Educational leaders' success and performance contributes to educators' fulfillment of their mandate to educational institutions and enhances learner growth and development. Thirteen educational leaders from seven institutions were engaged in this study. The purpose of this qualitative study was to explore the extent to which educational leaders as transformational leaders in higher educational institutions success, motivation, and performance resulted from serving, striving, and surviving (3S') phenomena. NVivo 10 software was used to analyze data from the interviews. The result revealed that an understanding of the organization's structure and culture can create initiatives for educational leaders' success.
TopIntroduction
Leadership is a form of influence, guide, and provide a sense of the tasks (Altun, 2017; Poturak et al., 2020; Toker, 2022). According to Toker (2020) “in higher education, leaders are those who have authority in different roles inside the university” (p.1). Toker (2022) cited Budur et al. (2008) as said “Higher education leaders are influencers who provide direction to achieve university goals and objectives” (Budur et al., 2008; Toker, 2022). Leaders in educational organizations have different titles resulted from the culture, structure, and administration of the organization (Owings & Kaplan, 2010). Regardless of the titles given to a leader, her or his goal is to serve and motivate followers. Perry (2010) said, “leadership requires not only insight into the dynamics of the culture but the motivation and skill to intervene in one’s own cultural process” (p. 286). Leaders who serve goals are to “sponsor, model, coach, and mentor other leaders at various levels in their organization” (Walker, 2017, p. 54). These goals can only be achieved with the leaders’ willingness to accept the responsibility to motivate and advance human good and value of the organization (Northouse, 2013). Leadership in schools has much in common with leadership in other institutions.

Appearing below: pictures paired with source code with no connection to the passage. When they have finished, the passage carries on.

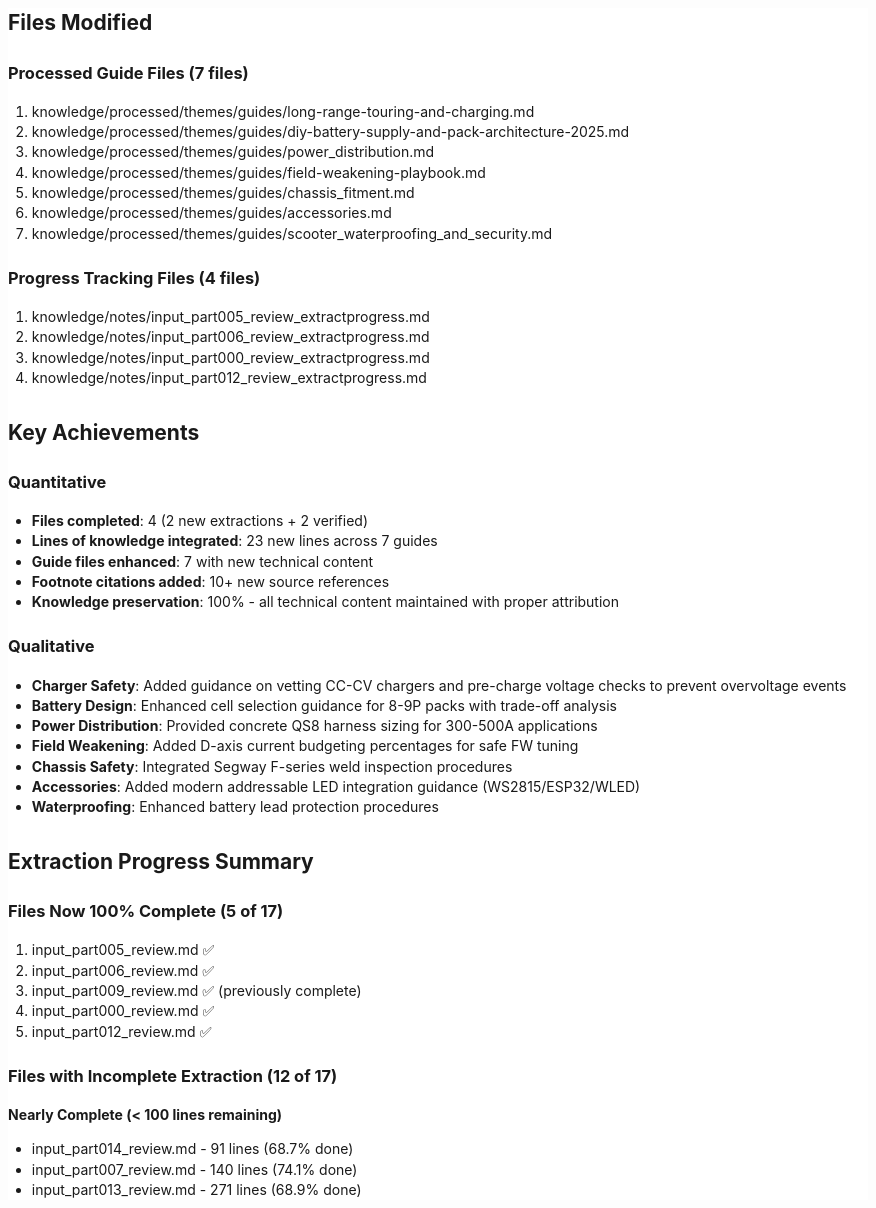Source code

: ## Files Modified

### Processed Guide Files (7 files)
1. knowledge/processed/themes/guides/long-range-touring-and-charging.md
2. knowledge/processed/themes/guides/diy-battery-supply-and-pack-architecture-2025.md
3. knowledge/processed/themes/guides/power_distribution.md
4. knowledge/processed/themes/guides/field-weakening-playbook.md
5. knowledge/processed/themes/guides/chassis_fitment.md
6. knowledge/processed/themes/guides/accessories.md
7. knowledge/processed/themes/guides/scooter_waterproofing_and_security.md

### Progress Tracking Files (4 files)
1. knowledge/notes/input_part005_review_extractprogress.md
2. knowledge/notes/input_part006_review_extractprogress.md
3. knowledge/notes/input_part000_review_extractprogress.md
4. knowledge/notes/input_part012_review_extractprogress.md

## Key Achievements

### Quantitative
- **Files completed**: 4 (2 new extractions + 2 verified)
- **Lines of knowledge integrated**: 23 new lines across 7 guides
- **Guide files enhanced**: 7 with new technical content
- **Footnote citations added**: 10+ new source references
- **Knowledge preservation**: 100% - all technical content maintained with proper attribution

### Qualitative
- **Charger Safety**: Added guidance on vetting CC-CV chargers and pre-charge voltage checks to prevent overvoltage events
- **Battery Design**: Enhanced cell selection guidance for 8-9P packs with trade-off analysis
- **Power Distribution**: Provided concrete QS8 harness sizing for 300-500A applications
- **Field Weakening**: Added D-axis current budgeting percentages for safe FW tuning
- **Chassis Safety**: Integrated Segway F-series weld inspection procedures
- **Accessories**: Added modern addressable LED integration guidance (WS2815/ESP32/WLED)
- **Waterproofing**: Enhanced battery lead protection procedures

## Extraction Progress Summary

### Files Now 100% Complete (5 of 17)
1. input_part005_review.md ✅
2. input_part006_review.md ✅
3. input_part009_review.md ✅ (previously complete)
4. input_part000_review.md ✅
5. input_part012_review.md ✅

### Files with Incomplete Extraction (12 of 17)

**Nearly Complete (< 100 lines remaining)**
- input_part014_review.md - 91 lines (68.7% done)
- input_part007_review.md - 140 lines (74.1% done)
- input_part013_review.md - 271 lines (68.9% done)

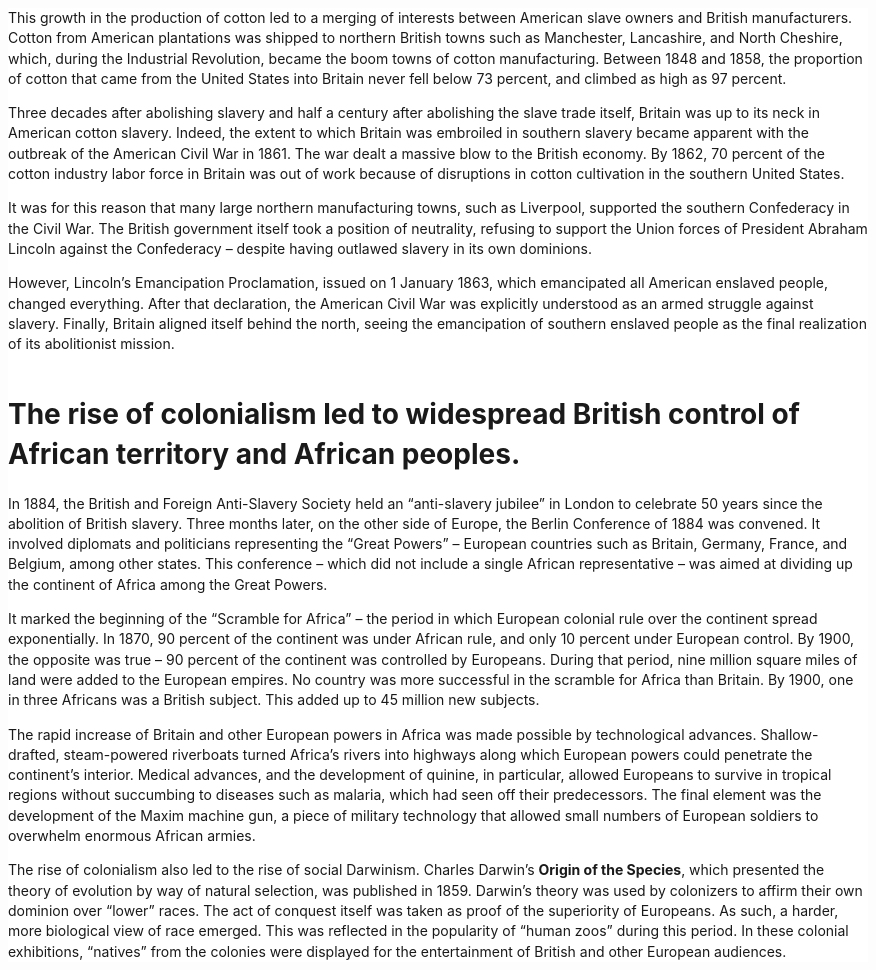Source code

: This growth in the production of cotton led to a merging of interests between American slave owners and British manufacturers. Cotton from American plantations was shipped to northern British towns such as Manchester, Lancashire, and North Cheshire, which, during the Industrial Revolution, became the boom towns of cotton manufacturing. Between 1848 and 1858, the proportion of cotton that came from the United States into Britain never fell below 73 percent, and climbed as high as 97 percent.

Three decades after abolishing slavery and half a century after abolishing the slave trade itself, Britain was up to its neck in American cotton slavery. Indeed, the extent to which Britain was embroiled in southern slavery became apparent with the outbreak of the American Civil War in 1861. The war dealt a massive blow to the British economy. By 1862, 70 percent of the cotton industry labor force in Britain was out of work because of disruptions in cotton cultivation in the southern United States.

It was for this reason that many large northern manufacturing towns, such as Liverpool, supported the southern Confederacy in the Civil War. The British government itself took a position of neutrality, refusing to support the Union forces of President Abraham Lincoln against the Confederacy – despite having outlawed slavery in its own dominions.

However, Lincoln’s Emancipation Proclamation, issued on 1 January 1863, which emancipated all American enslaved people, changed everything. After that declaration, the American Civil War was explicitly understood as an armed struggle against slavery. Finally, Britain aligned itself behind the north, seeing the emancipation of southern enslaved people as the final realization of its abolitionist mission. 

# The rise of colonialism led to widespread British control of African territory and African peoples.

In 1884, the British and Foreign Anti-Slavery Society held an “anti-slavery jubilee” in London to celebrate 50 years since the abolition of British slavery. Three months later, on the other side of Europe, the Berlin Conference of 1884 was convened. It involved diplomats and politicians representing the “Great Powers” – European countries such as Britain, Germany, France, and Belgium, among other states. This conference – which did not include a single African representative – was aimed at dividing up the continent of Africa among the Great Powers.

It marked the beginning of the “Scramble for Africa” – the period in which European colonial rule over the continent spread exponentially. In 1870, 90 percent of the continent was under African rule, and only 10 percent under European control. By 1900, the opposite was true – 90 percent of the continent was controlled by Europeans. During that period, nine million square miles of land were added to the European empires. No country was more successful in the scramble for Africa than Britain. By 1900, one in three Africans was a British subject. This added up to 45 million new subjects.

The rapid increase of Britain and other European powers in Africa was made possible by technological advances. Shallow-drafted, steam-powered riverboats turned Africa’s rivers into highways along which European powers could penetrate the continent’s interior. Medical advances, and the development of quinine, in particular, allowed Europeans to survive in tropical regions without succumbing to diseases such as malaria, which had seen off their predecessors. The final element was the development of the Maxim machine gun, a piece of military technology that allowed small numbers of European soldiers to overwhelm enormous African armies.

The rise of colonialism also led to the rise of social Darwinism. Charles Darwin’s **Origin of the Species**, which presented the theory of evolution by way of natural selection, was published in 1859. Darwin’s theory was used by colonizers to affirm their own dominion over “lower” races. The act of conquest itself was taken as proof of the superiority of Europeans. As such, a harder, more biological view of race emerged. This was reflected in the popularity of “human zoos” during this period. In these colonial exhibitions, “natives” from the colonies were displayed for the entertainment of British and other European audiences.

The effective functioning of institutions depends on educational leaders’ skills and competencies to make decisions (Marzano et al., 2005). Serving their administration comprises guiding others in the support of the mission and goals, maintaining effective and collaborative relationships with employees, and managing leadership and management principles and practices. This collaboration ensures that learners' opportunities and challenges are supported in accordance with the standards and regulations of the organization (Onorato, 2013). Educational leaders’ success is associated with how they inspire others or followers to “commit to a shared vision and goals for an organization or unit, challenging them to be innovative problem solvers, and developing followers’ leadership capacity via coaching, mentoring, and provision of both challenge and support” (Bass & Riggio, 2006, p. 4). Effective educational leaders have no single way to lead as their effectiveness strategy encapsulates activities beyond the boundaries of creating conditions of leadership. Educational leaders should strive to strengthen their own performance, which, in return, will improve students’ orientations to achieve at their optimum level (Berkovich, 2016).
Research has shown that educational leaders need high degrees of resilience be serve, strive, and survive in this educational landscape as their job involves a great deal of complexity, intensity emotional demands, challenges, accountability, and effective decision making (Early, 2020, Earley, & Weindling, 2007; Kellerman, 2012; Nicholas & West-Burnham, 2016). Educational leaders’ success and performance involves strategies, extending, employing, and providing motivation, emotional intelligence, and coercive tactics to enforce the rules and policies of the organization while serving, striving, and serving (Berkovich, 2016). These challenges and opportunities, however, give prominence to others self-awareness and sustainability. According to Nicholas and West-Burnham (2016), there are other dimensions to (leader) sustainability that we believe are being neglected – that is the personal aspects of well-being and wellness. This might be best understood as personal efficacy (i.e. the development of the whole person) – the recognition that leadership is more than an aggregation of technical skills and that it requires the engagement of all aspects of the person (pp. 203-204).